Like I said above. Zealots. Each person has their niche and you just need to find yours.
Anyways, I’m off for the evening. Enjoy your newfound addiction and have fun all!
thing is, practices on ubuntu based distributions (mint, elementary) aren’t really applicable anywhere else. You’re learning how to trick ubuntu into working rather than use a sane linux system. Just my 2 cents.
I switched to Linux around a month ago. (Already that long, heh).
It was the best decisions I’ve made in years. Increased my productivity, and among other things. As someone who works with computers IRL, and spends a lot of time in my desktop, you could argue it’s even improved my quality of life.

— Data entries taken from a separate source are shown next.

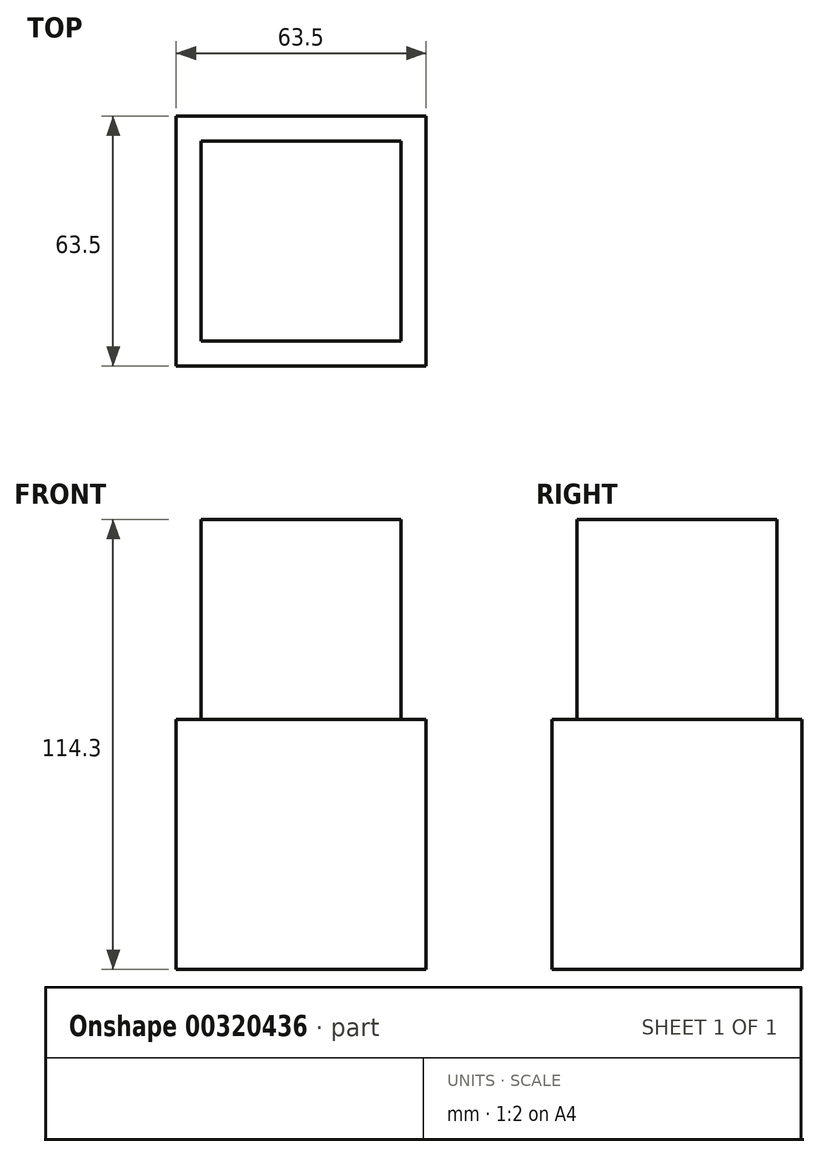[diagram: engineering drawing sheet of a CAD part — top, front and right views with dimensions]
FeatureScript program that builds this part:
annotation { "Feature Type Name" : "Feature", "Feature Type Description" : "" }
export const myFeature = defineFeature(function(context is Context, id is Id, definition is map)
    precondition{}
    {
        {
            var Q0;
            Q0=qCreatedBy(makeId("Front.planeOp"),FACE);
            var sketch = newSketch(context, id + "F0", { "sketchPlane" : qUnion([Q0])});
            skLineSegment(sketch, "E0.bottom", {"start": v(31.75, 31.75) * mm, "end": v(-31.75, 31.75) * mm});
            skLineSegment(sketch, "E0.top", {"start": v(31.75, -31.75) * mm, "end": v(-31.75, -31.75) * mm});
            skLineSegment(sketch, "E0.left", {"start": v(31.75, 31.75) * mm, "end": v(31.75, -31.75) * mm});
            skLineSegment(sketch, "E0.right", {"start": v(-31.75, 31.75) * mm, "end": v(-31.75, -31.75) * mm});
            skPoint(sketch, "E0.middle", {"position": v(0, 0) * mm});
            skSolve(sketch);
        }
        {
            var Q0;
            Q0 = qSketchRegion(id + "F0", true);
            extrude(context, id + "F1", {"entities" : qUnion([Q0]), "depth" : 63.5 * mm});
        }
        {
            var Q0;
            Q0=makeQuery(id+"F1.opExtrude","SWEPT_FACE",FACE,{"disambiguationData":[OSD([sQuery(id+"F0.wireOp",EDGE,"E0.bottom")])]});
            var sketch = newSketch(context, id + "F2", { "sketchPlane" : qUnion([Q0])});
            skLineSegment(sketch, "E1.bottom", {"start": v(25.4, -6.35) * mm, "end": v(-25.4, -6.35) * mm});
            skLineSegment(sketch, "E1.top", {"start": v(25.4, -57.15) * mm, "end": v(-25.4, -57.15) * mm});
            skLineSegment(sketch, "E1.left", {"start": v(25.4, -6.35) * mm, "end": v(25.4, -57.15) * mm});
            skLineSegment(sketch, "E1.right", {"start": v(-25.4, -6.35) * mm, "end": v(-25.4, -57.15) * mm});
            skPoint(sketch, "E1.middle", {"position": v(0, -31.75) * mm});
            skPoint(sketch, "E1.middle.positionSnap0", {"position": v(-31.75, -31.75) * mm});
            skPoint(sketch, "E1.middle.positionSnap1", {"position": v(0, -63.5) * mm});
            skPoint(sketch, "E1.centerSnap0", {"position": v(-31.75, -31.75) * mm});
            skPoint(sketch, "E1.centerSnap1", {"position": v(0, -63.5) * mm});
            skSolve(sketch);
        }
        {
            var Q0;
            Q0=makeQuery(id+"F2.imprint","IMPRINT",FACE,{"disambiguationData":[TD([[makeQuery(id+"F2.imprint","IMPRINT",EDGE,{"derivedFrom":sQuery(id+"F2.wireOp",EDGE,"E1.bottom")}),1.0]])]});
            extrude(context, id + "F3", {"entities" : qUnion([Q0]), "operationType" : NewBodyOperationType.ADD, "depth" : 50.8 * mm});
        }
    });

I know Linux community makes jokes about it, but I decided to go with an Ubuntu-based distro. Nearly everything works on it, and it still gives you nice quality of use tools for new users.
Since I wanted a KDE environment, I went with Kubunto. Hope it helps, and welcome!
Linux doesn’t have a Desktop like windows where each one is the same. There are a few different options, and unless you install something like Arch most distros make that choice for you.
KDE is an environment I liked quite a bit the few times I worked with it, and in VMs. Kubunto is a distro based off of Ubunto that uses KDE, as Ubunto uses… Gnome maybe?
Elementary is based on Ubuntu 16.04 with the Pantheon desktop as default.
If you haven’t already, check out https://distrowatch.com/ for other distros to try. And an fyi, if you find a desktop environment you like, you can install it on any distro. In the past I’ve seen people install Mint Mate and then do a total reinstall for Mint Cinnnamon when they only had to just install the Cinnamon desktop.